Achieving efficiency in the commercial building sector
Energy Biz, June 2, 2015. Image credit: 849356
New York’s Reforming the Energy Vision (REV) Initiative is perhaps the highest profile example of building-focused sustainability legislation. But it is certainly not the only one. From Texas to Hawaii to Illinois to Colorado, every day it seems there is a new headline pointing to another community taking on the challenge. Sustainability is clearly an idea whose time has come. And while much of the attention and effort is focused on distributed generation and renewables, as big data and the Internet of Things continue to change the way we operate buildings, utility side tools such as demand response (DR) have the potential to play an ever-increasing role in helping the nation achieve its sustainability goals. But there are roadblocks to implementation—especially in the Class A building sector.
Utility practitioners across the country have long relied on DR as a stopgap for managing peak load and easing grid strain. And while DR technology has come a long way, its impact on occupant comfort, coupled with an inadequate return on investment, can make commercial-level participation a difficult sell. This is one reason DR has been sidelined as an emergency-only measure for much of its history.

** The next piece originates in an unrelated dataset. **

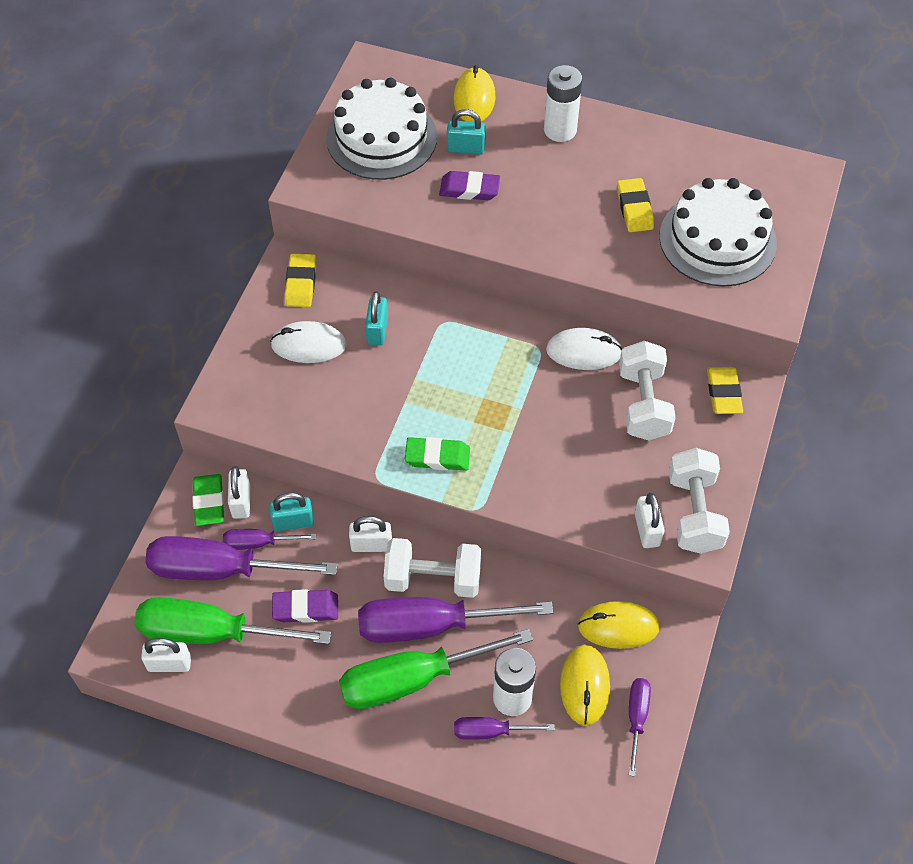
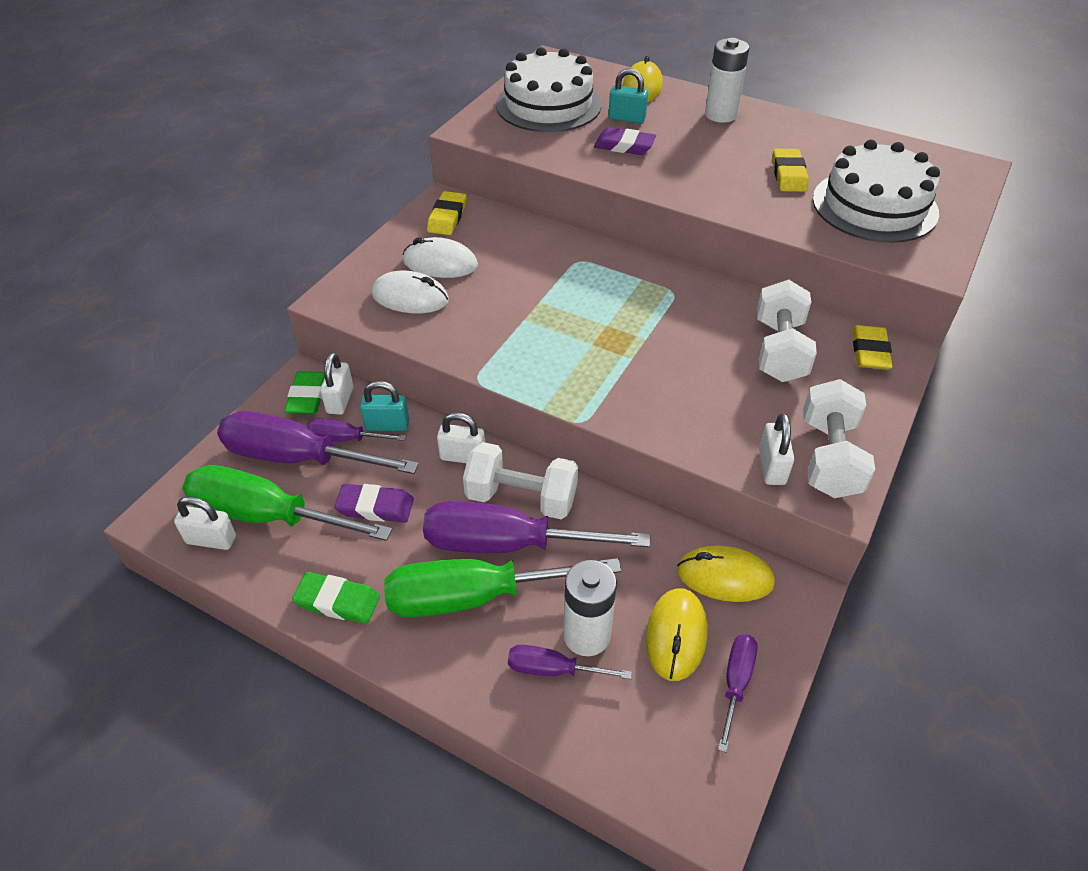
camera: 10 degrees right, 10 degrees down
(377, 330) = (511, 260): turquoise padlock -> none
(437, 456) = (547, 369): green eraser -> green eraser (337, 601)
(584, 352) = (720, 300): white mouse -> white mouse (410, 298)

But there are ways to make DR more appealing to the commercial building sector, and a first step in accomplishing this is understanding the needs of building owners. Vice President of Sustainability for Kilroy Realty, Sara Neff, has overseen the implementation of 1.6 MW of automated demand response (ADR) capability in over one million square feet of Kilroy’s Southern California office portfolio. One way her company has benefited from DR, says Neff, is by using it to shave usage peaks and by using the DR building hardware and software upgrades to enable further control-side efficiency optimization.